**TASK INSTRUCTIONS:**
a) Reproduce the forum comment below word for word, from "I'm not suggesting" down to "humans ever achieved.".
b) Decide whether each statement agrees with the forum comment below. Answer yes or no for each, and quote the deciding words. (i) The comment holds that brute force is feasible in practice only for the simplest tasks. (ii) The comment holds that if a verifier algorithm fits in 4k, the solution must also fit in 4k. (iii) The comment holds that DNA stores more degrees of freedom than the memory we use to learn things.

**TEXT EXCERPT:**
• • • • • • •
I'm not suggesting that it's only brute force tree search, just that it's not very complicated to develop a theoretically perfect chess engine in direct response to the parent
> It's wild to think that 4096 bytes are sufficient to play chess on a level beyond anything humans ever achieved.
It's not just about the base algorithm. It's also about the memory needed to run it, and the clockspeed. For example, even the hardest problem you can imagine, if it has a verifier algorithm that fits in 4k (which means the solution itself can be much larger than 4k), then you can simply do a basic brute force search over the solution space. That doesn't mean this algorithm is very intelligent; it's only very capable if you have a sufficiently fast computer; although indeed brute force is only feasible for the simplest tasks in practice, so the idea that algorithms (of increasing sizes) enable (greater) intelligence is definitely a part of the story, but not the whole story. You can also think of DNA, which represents a recipe for our bodies and brain, which we then use (essentially as an "algorithm") to learn things, with degrees of freedom (memory) far surpassing what DNA stores.
• • • • • • •
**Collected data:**
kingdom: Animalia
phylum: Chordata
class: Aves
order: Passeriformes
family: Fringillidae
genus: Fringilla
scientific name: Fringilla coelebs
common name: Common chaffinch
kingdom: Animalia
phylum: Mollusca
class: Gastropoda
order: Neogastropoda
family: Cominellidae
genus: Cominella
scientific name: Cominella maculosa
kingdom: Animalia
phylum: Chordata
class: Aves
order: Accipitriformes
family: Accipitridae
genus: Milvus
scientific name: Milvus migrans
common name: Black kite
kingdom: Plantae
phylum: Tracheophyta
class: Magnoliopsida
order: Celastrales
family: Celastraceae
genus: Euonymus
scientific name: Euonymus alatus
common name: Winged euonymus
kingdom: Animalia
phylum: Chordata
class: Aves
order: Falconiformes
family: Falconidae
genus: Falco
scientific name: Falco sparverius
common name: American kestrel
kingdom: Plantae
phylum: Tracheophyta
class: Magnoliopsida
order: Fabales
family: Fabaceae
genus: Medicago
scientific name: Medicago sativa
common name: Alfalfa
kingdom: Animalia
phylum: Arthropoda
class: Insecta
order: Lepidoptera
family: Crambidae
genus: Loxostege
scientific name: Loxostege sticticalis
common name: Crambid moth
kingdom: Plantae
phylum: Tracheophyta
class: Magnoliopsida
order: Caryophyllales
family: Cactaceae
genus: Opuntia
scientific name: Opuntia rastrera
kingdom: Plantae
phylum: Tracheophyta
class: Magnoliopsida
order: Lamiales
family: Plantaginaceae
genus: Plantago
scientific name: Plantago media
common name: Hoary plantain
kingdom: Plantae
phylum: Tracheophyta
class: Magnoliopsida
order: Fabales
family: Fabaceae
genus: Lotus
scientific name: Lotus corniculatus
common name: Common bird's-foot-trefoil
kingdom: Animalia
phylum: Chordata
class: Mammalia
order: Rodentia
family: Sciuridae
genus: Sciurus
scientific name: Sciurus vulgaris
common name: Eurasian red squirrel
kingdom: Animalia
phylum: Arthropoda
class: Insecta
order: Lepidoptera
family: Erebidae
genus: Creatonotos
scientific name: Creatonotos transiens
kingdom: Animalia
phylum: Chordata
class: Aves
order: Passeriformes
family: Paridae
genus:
• • • • • • •
**TASK RESULTS:**
a)
I'm not suggesting that it's only brute force tree search, just that it's not very complicated to develop a theoretically perfect chess engine in direct response to the parent
> It's wild to think that 4096 bytes are sufficient to play chess on a level beyond anything humans ever achieved.

b)
(i) Yes: "brute force is only feasible for the simplest tasks in practice"
(ii) No: "which means the solution itself can be much larger than 4k"
(iii) No: "with degrees of freedom (memory) far surpassing what DNA stores"